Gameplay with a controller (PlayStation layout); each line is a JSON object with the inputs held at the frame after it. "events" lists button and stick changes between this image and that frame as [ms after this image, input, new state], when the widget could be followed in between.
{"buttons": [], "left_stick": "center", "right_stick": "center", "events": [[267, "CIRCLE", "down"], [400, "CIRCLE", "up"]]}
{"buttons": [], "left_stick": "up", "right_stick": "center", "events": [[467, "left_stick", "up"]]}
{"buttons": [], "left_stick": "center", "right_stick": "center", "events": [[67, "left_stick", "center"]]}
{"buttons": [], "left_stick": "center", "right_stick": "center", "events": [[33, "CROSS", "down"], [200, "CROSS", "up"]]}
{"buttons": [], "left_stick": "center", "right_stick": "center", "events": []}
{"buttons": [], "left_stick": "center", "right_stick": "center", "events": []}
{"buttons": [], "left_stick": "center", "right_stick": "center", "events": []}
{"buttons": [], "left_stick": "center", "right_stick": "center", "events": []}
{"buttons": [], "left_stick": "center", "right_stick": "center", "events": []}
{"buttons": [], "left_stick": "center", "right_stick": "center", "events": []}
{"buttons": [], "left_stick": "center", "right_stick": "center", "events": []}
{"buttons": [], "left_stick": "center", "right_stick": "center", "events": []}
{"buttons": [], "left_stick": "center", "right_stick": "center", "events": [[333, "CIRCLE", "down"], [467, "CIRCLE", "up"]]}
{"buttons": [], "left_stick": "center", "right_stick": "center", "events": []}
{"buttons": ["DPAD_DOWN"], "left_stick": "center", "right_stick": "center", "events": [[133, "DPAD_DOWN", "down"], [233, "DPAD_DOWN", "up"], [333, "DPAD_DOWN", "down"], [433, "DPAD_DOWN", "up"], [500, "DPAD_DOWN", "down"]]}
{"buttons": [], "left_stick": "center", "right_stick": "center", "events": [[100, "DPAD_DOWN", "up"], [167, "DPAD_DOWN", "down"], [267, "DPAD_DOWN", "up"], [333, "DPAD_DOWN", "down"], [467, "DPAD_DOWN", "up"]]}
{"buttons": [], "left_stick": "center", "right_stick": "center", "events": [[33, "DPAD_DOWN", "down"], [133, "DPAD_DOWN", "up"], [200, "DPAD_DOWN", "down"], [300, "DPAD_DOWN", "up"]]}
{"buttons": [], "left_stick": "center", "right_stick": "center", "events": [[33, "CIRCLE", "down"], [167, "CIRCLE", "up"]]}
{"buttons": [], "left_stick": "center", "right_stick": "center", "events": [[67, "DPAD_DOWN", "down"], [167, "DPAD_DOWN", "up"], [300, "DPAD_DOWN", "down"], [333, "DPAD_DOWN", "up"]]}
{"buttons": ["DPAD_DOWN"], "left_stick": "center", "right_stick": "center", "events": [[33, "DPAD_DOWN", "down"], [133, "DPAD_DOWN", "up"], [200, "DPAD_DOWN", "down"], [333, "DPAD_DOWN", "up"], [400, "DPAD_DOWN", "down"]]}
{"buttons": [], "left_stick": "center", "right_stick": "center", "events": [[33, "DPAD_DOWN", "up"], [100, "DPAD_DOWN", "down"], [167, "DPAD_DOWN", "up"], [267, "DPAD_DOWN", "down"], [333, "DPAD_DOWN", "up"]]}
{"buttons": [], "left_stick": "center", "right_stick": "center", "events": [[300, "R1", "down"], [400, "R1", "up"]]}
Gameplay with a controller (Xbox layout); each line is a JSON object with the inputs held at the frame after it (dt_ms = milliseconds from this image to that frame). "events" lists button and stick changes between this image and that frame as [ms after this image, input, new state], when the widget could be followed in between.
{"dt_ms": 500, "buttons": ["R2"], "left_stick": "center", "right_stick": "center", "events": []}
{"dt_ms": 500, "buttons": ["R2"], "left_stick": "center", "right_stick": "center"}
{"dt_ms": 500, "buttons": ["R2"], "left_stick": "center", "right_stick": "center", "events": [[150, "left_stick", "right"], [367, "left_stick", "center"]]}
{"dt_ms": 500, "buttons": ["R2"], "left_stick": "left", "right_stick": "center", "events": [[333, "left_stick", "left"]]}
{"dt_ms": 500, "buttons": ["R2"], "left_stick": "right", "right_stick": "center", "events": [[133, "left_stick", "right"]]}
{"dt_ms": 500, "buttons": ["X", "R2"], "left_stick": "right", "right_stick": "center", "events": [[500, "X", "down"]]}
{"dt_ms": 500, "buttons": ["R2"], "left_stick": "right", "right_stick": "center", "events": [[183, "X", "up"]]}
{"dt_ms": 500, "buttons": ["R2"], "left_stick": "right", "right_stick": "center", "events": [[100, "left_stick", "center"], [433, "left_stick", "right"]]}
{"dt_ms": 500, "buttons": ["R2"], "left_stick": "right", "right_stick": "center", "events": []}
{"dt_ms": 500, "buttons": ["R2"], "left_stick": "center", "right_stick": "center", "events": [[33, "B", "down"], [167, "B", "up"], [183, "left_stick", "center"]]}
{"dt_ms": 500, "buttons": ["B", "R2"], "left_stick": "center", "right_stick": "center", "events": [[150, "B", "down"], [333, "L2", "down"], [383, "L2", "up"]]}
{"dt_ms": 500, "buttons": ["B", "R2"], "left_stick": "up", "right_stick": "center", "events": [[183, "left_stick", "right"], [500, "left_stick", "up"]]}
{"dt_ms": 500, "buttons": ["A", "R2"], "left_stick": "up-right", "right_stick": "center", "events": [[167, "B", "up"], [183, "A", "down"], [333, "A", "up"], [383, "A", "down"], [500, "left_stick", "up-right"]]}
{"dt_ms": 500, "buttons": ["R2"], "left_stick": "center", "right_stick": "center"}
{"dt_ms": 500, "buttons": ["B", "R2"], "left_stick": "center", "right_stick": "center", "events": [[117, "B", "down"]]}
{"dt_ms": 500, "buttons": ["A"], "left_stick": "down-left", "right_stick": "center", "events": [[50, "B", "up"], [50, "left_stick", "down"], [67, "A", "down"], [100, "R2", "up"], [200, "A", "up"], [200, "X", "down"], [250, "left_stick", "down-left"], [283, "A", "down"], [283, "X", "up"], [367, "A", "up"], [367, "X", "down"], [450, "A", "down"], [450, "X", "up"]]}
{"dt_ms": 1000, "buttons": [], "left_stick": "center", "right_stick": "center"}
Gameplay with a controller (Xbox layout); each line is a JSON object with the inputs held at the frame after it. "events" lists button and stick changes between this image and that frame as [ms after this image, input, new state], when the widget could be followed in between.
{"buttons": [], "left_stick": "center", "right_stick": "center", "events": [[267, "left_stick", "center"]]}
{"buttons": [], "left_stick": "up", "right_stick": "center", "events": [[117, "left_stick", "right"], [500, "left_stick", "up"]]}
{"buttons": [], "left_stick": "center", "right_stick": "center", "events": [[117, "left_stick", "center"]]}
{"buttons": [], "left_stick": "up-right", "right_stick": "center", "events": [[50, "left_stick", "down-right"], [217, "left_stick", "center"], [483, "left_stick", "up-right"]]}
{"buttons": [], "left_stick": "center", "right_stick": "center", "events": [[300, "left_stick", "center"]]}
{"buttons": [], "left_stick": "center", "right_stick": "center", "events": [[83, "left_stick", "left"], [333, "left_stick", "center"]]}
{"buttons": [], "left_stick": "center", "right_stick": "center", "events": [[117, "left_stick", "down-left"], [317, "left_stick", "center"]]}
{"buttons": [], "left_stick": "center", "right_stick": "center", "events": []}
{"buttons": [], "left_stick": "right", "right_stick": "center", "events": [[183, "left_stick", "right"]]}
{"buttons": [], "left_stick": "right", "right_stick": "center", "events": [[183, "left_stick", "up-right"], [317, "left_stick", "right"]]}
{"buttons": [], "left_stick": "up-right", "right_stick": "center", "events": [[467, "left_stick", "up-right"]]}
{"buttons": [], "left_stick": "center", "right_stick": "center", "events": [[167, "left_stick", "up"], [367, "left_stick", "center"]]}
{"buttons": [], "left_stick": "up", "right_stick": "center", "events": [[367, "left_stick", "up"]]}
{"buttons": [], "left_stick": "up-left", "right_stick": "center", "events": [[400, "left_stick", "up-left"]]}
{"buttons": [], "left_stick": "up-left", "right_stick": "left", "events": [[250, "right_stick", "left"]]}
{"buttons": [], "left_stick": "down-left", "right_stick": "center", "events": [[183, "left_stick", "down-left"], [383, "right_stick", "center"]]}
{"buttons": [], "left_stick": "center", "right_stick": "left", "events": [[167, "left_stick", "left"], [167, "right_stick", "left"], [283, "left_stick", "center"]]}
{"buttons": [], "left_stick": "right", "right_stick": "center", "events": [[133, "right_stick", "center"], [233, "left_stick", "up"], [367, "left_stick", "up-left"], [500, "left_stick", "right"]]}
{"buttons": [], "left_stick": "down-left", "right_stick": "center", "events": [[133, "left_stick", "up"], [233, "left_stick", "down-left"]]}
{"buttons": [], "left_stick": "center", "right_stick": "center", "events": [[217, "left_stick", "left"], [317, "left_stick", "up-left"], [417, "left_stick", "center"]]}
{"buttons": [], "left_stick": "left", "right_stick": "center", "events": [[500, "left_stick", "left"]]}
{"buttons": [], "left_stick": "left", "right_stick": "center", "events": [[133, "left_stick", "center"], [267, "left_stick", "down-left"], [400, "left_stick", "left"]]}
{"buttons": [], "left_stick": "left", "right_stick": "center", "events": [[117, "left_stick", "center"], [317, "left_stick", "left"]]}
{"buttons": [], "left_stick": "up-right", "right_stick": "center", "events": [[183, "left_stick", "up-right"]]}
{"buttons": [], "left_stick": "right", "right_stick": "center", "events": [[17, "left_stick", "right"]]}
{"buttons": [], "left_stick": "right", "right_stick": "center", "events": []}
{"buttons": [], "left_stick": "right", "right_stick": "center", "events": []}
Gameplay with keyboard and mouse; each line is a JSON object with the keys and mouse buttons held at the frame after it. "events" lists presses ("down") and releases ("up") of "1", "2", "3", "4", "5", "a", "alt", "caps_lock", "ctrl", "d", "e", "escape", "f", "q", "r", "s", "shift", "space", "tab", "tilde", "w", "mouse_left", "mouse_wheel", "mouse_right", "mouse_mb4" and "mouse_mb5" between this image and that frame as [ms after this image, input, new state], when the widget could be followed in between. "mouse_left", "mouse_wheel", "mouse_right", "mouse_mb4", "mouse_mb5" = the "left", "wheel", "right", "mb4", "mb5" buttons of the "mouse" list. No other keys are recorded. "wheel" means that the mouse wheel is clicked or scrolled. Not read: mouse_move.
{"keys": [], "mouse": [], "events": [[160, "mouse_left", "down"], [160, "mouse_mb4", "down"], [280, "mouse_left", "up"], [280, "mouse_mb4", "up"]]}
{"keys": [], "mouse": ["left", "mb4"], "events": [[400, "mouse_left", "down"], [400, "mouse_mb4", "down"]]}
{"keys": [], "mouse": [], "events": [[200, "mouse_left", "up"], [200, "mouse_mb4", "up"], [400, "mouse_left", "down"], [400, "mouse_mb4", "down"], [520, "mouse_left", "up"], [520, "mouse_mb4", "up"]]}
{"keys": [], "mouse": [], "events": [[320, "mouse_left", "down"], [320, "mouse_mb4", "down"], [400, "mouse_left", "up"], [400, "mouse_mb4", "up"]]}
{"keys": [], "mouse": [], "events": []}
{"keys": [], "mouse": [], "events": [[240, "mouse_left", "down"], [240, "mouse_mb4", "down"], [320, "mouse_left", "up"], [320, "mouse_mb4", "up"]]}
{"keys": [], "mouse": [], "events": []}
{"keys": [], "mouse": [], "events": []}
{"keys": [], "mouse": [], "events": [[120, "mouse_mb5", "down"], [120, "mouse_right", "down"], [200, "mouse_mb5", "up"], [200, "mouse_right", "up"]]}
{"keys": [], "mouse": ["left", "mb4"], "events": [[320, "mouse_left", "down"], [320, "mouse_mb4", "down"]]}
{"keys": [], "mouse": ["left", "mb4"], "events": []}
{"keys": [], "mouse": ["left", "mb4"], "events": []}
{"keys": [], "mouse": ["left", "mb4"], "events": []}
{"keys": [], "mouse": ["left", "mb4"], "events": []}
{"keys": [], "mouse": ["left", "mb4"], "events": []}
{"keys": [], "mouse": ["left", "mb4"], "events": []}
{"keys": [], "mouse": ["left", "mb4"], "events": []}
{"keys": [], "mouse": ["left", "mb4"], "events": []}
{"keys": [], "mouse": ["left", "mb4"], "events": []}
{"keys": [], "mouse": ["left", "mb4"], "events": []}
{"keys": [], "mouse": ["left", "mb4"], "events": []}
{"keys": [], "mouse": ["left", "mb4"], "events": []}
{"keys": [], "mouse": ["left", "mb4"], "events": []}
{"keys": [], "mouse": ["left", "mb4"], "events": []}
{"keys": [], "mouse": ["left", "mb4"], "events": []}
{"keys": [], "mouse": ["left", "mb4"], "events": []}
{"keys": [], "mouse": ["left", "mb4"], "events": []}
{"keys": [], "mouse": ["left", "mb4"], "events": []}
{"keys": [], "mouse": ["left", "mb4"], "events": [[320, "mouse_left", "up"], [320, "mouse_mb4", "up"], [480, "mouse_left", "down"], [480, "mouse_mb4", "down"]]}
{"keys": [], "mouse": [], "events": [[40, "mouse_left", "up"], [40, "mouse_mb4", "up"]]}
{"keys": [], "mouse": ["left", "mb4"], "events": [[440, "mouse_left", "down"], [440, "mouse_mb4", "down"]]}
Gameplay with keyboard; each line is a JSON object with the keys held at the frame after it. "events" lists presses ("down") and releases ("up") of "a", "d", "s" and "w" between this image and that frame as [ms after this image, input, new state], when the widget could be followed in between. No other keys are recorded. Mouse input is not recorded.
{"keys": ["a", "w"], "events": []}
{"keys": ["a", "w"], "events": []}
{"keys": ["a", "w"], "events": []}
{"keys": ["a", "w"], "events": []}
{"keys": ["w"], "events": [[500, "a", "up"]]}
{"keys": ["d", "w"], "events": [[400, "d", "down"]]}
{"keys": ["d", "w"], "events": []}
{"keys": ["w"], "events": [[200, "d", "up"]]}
= = = = =
◆ Action item
Your answer should be the lines from the one containing "Gameplay with keyboard;" to the end of the entries above, restated exactly and alone.

◆ Solution to this problem
Gameplay with keyboard; each line is a JSON object with the keys held at the frame after it. "events" lists presses ("down") and releases ("up") of "a", "d", "s" and "w" between this image and that frame as [ms after this image, input, new state], when the widget could be followed in between. No other keys are recorded. Mouse input is not recorded.
{"keys": ["a", "w"], "events": []}
{"keys": ["a", "w"], "events": []}
{"keys": ["a", "w"], "events": []}
{"keys": ["a", "w"], "events": []}
{"keys": ["w"], "events": [[500, "a", "up"]]}
{"keys": ["d", "w"], "events": [[400, "d", "down"]]}
{"keys": ["d", "w"], "events": []}
{"keys": ["w"], "events": [[200, "d", "up"]]}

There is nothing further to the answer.